Step1: Recall metallic character trend

Metallic character decreases across a period. Lower first - ionization energy indicates higher metallic character. Element 1 has the lowest first - ionization energy among the four elements in the third period.

Step2: Identify element 4

We need to use the ionization energy data and periodic trends. By comparing the successive ionization energies, we can determine the electron - configuration and thus the element. However, without seeing the PES (Photoelectron Spectroscopy) graphs clearly, we assume a general approach. If we consider the general trend of ionization energies, we know that for a particular element, there are jumps in ionization energy when inner - shell electrons are being removed.
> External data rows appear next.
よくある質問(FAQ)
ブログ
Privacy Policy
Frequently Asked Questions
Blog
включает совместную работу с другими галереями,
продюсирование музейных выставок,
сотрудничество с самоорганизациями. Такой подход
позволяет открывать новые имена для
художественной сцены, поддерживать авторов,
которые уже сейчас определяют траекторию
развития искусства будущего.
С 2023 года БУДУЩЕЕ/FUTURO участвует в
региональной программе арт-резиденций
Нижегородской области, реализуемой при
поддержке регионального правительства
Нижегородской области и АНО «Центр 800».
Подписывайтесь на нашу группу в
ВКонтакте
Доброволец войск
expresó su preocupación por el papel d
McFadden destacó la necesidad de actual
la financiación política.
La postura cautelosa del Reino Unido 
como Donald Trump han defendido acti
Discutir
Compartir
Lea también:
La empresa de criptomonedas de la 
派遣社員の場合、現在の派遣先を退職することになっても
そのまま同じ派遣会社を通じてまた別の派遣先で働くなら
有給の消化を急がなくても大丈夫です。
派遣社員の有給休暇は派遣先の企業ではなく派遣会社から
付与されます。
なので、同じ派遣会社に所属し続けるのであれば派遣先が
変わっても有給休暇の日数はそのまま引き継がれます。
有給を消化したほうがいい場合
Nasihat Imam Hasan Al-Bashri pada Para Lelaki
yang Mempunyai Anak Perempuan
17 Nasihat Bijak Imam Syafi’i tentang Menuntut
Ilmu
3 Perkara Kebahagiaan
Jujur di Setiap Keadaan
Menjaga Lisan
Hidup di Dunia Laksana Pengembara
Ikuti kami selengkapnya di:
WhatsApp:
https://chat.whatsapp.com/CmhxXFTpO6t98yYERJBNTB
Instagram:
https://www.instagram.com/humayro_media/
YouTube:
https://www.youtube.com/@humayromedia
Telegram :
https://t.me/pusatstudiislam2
Step3: Write electron - configuration

To write the ground - state electron - configuration, we use the Aufbau principle, Pauli exclusion principle, and Hund's rule. For an element in the third period, the general form starts with 1s²2s²2p⁶ and then fills the 3s and 3p orbitals.

Step4: Analyze PES graph

PES graphs show the relative number of electrons at different binding energies. The peaks in the PES graph correspond to different sub - shells. By analyzing the position and intensity of the peaks, we can match it with the electron - configuration of the element.
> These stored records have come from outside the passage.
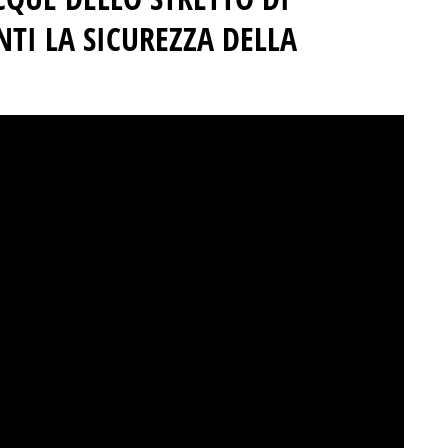
TI LA SICUREZZA DELLA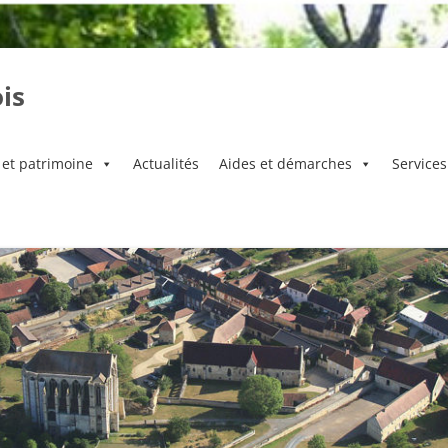
is
 et patrimoine
Actualités
Aides et démarches
Services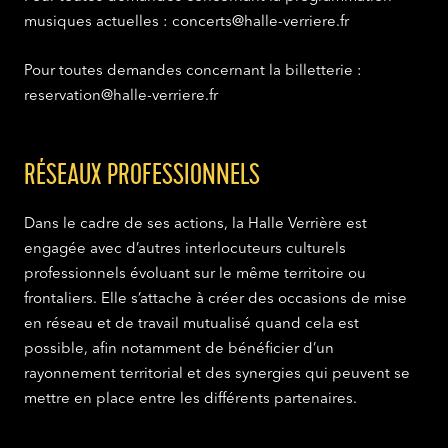
musiques actuelles : concerts@halle-verriere.fr
Pour toutes demandes concernant la billetterie :
reservation@halle-verriere.fr
RÉSEAUX PROFESSIONNELS
Dans le cadre de ses actions, la Halle Verrière est
engagée avec d’autres interlocuteurs culturels
professionnels évoluant sur le même territoire ou
frontaliers. Elle s’attache à créer des occasions de mise
en réseau et de travail mutualisé quand cela est
possible, afin notamment de bénéficier d’un
rayonnement territorial et des synergies qui peuvent se
mettre en place entre les différents partenaires.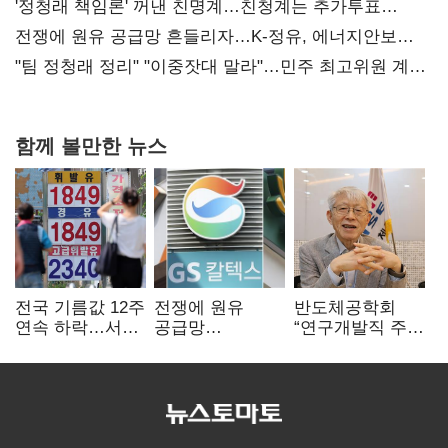
사과부터"
'정청래 책임론' 꺼낸 친명계…친청계는 추가투표
때리기
전쟁에 원유 공급망 흔들리자…K-정유, 에너지안보
핵심으로 재부상
"팀 정청래 정리" "이중잣대 말라"…민주 최고위원 계파
다툼 격화
함께 볼만한 뉴스
전국 기름값 12주
전쟁에 원유
반도체공학회
연속 하락…서울
공급망
“연구개발직 주
휘발윳값 1909원
흔들리자…K-
52시간제
정유, 에너지안보
개선해야”
핵심으로 재부상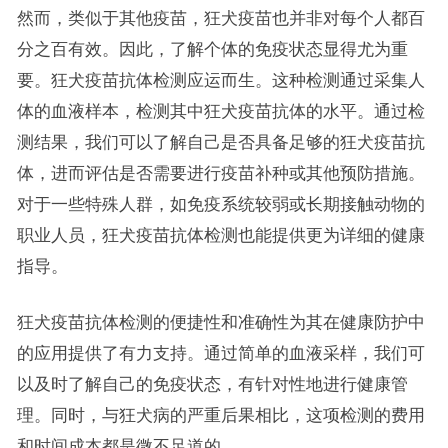
然而，类似于其他疫苗，狂犬疫苗也并非对每个人都百
分之百有效。因此，了解个体的免疫状态显得尤为重
要。狂犬疫苗抗体检测应运而生。这种检测通过采集人
体的血液样本，检测其中狂犬疫苗抗体的水平。通过检
测结果，我们可以了解自己是否具备足够的狂犬疫苗抗
体，进而评估是否需要进行疫苗补种或其他预防措施。
对于一些特殊人群，如免疫系统较弱或长期接触动物的
职业人员，狂犬疫苗抗体检测也能提供更为详细的健康
指导。
狂犬疫苗抗体检测的便捷性和准确性为其在健康防护中
的应用提供了有力支持。通过简单的血液采样，我们可
以及时了解自己的免疫状态，有针对性地进行健康管
理。同时，与狂犬病的严重后果相比，这项检测的费用
和时间成本都是微不足道的。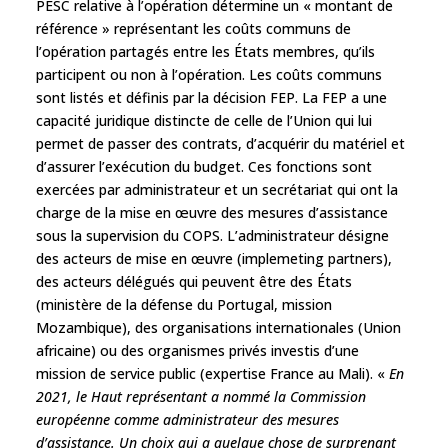
PESC relative à l’opération détermine un « montant de
référence » représentant les coûts communs de
l’opération partagés entre les États membres, qu’ils
participent ou non à l’opération. Les coûts communs
sont listés et définis par la décision FEP. La FEP a une
capacité juridique distincte de celle de l’Union qui lui
permet de passer des contrats, d’acquérir du matériel et
d’assurer l’exécution du budget. Ces fonctions sont
exercées par administrateur et un secrétariat qui ont la
charge de la mise en œuvre des mesures d’assistance
sous la supervision du COPS. L’administrateur désigne
des acteurs de mise en œuvre (implemeting partners),
des acteurs délégués qui peuvent être des États
(ministère de la défense du Portugal, mission
Mozambique), des organisations internationales (Union
africaine) ou des organismes privés investis d’une
mission de service public (expertise France au Mali). «
En
2021, le Haut représentant a nommé la Commission
européenne comme administrateur des mesures
d’assistance. Un choix qui a quelque chose de surprenant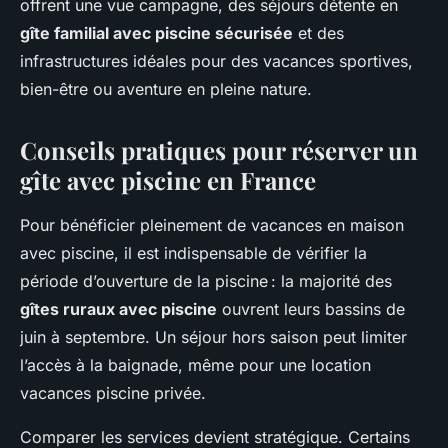
offrent une vue campagne, des séjours détente en
gîte familial avec piscine sécurisée
et des
infrastructures idéales pour des vacances sportives,
bien-être ou aventure en pleine nature.
Conseils pratiques pour réserver un
gîte avec piscine en France
Pour bénéficier pleinement de vacances en maison
avec piscine, il est indispensable de vérifier la
période d’ouverture de la piscine : la majorité des
gîtes ruraux avec piscine
ouvrent leurs bassins de
juin à septembre. Un séjour hors saison peut limiter
l’accès à la baignade, même pour une location
vacances piscine privée.
Comparer les services devient stratégique. Certains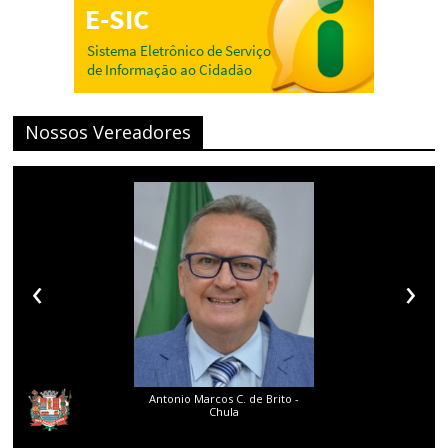
Nossos Vereadores
‹
›
Antonio Marcos C. de Brito -
Chula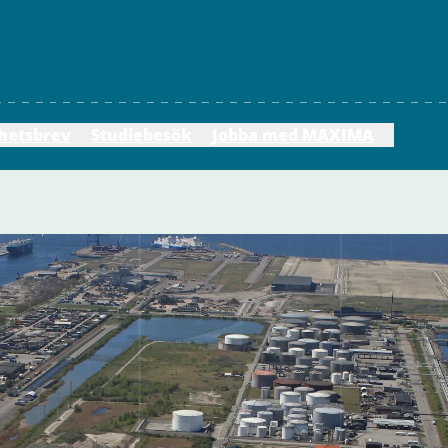
hetsbrev
Studiebesök
Jobba med MAXIMA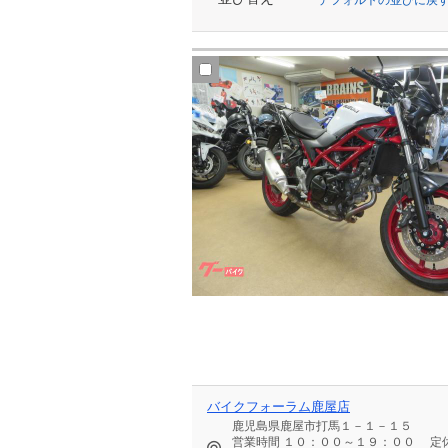
バイクフォーラム鹿屋店
鹿児島県鹿屋市打馬１－１－１５
営業時間
１０：００～１９：００
定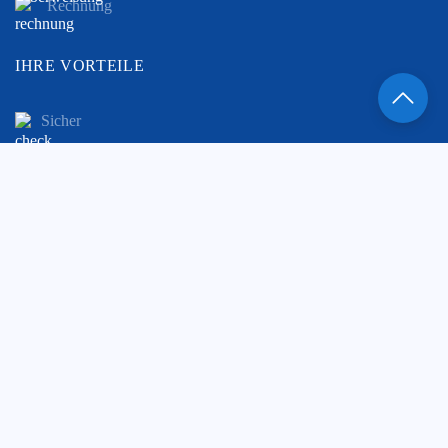
Rechnung
IHRE VORTEILE
Sicher
Schnell
Günstig
Zertifiziert
Unkompliziert
©
www.123parkplatzfrei.de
Step5: Determine magnetic property

If all electrons in an atom are paired, the atom is diamagnetic. If there are unpaired electrons, the atom is paramagnetic. We look at the electron - configuration of element 4 to determine if it has unpaired electrons.

Answer:

(a) Element 1 is most metallic as it has the lowest first - ionization energy among the four elements in the third period.
(b) Without specific ionization energy analysis details for element 4, we can't definitively identify it. But in general, we analyze the jumps in successive ionization energies. For example, if there is a large jump between the second and third ionization energies, it may indicate that the third electron is removed from an inner shell.
(c) For an element in the third period, if it has atomic number \(Z\), the ground - state electron - configuration follows the pattern: for \(Z = 11\) (sodium) it is \(1s^{2}2s^{2}2p^{6}3s^{1}\), for \(Z = 12\) (magnesium) it is \(1s^{2}2s^{2}2p^{6}3s^{2}\), for \(Z = 13\) (aluminum) it is \(1s^{2}2s^{2}2p^{6}3s^{2}3p^{1}\), etc.
(d) Without seeing the PES graph clearly, we can't circle the answer. But in general, the peaks in the PES graph correspond to different sub - shells (\(1s\), \(2s\), \(2p\), \(3s\), \(3p\) etc.) and their relative intensities give information about the number of electrons in each sub - shell.
(e) To determine if element 4 is diamagnetic or paramagnetic, we write its electron - configuration. If all electrons are paired, it is diamagnetic; if there are unpaired electrons, it is paramagnetic. For example, if the electron - configuration ends with \(3p^{3}\), there are 3 unpaired electrons and the element is paramagnetic; if it ends with \(3p^{6}\), all electrons are paired and it is diamagnetic.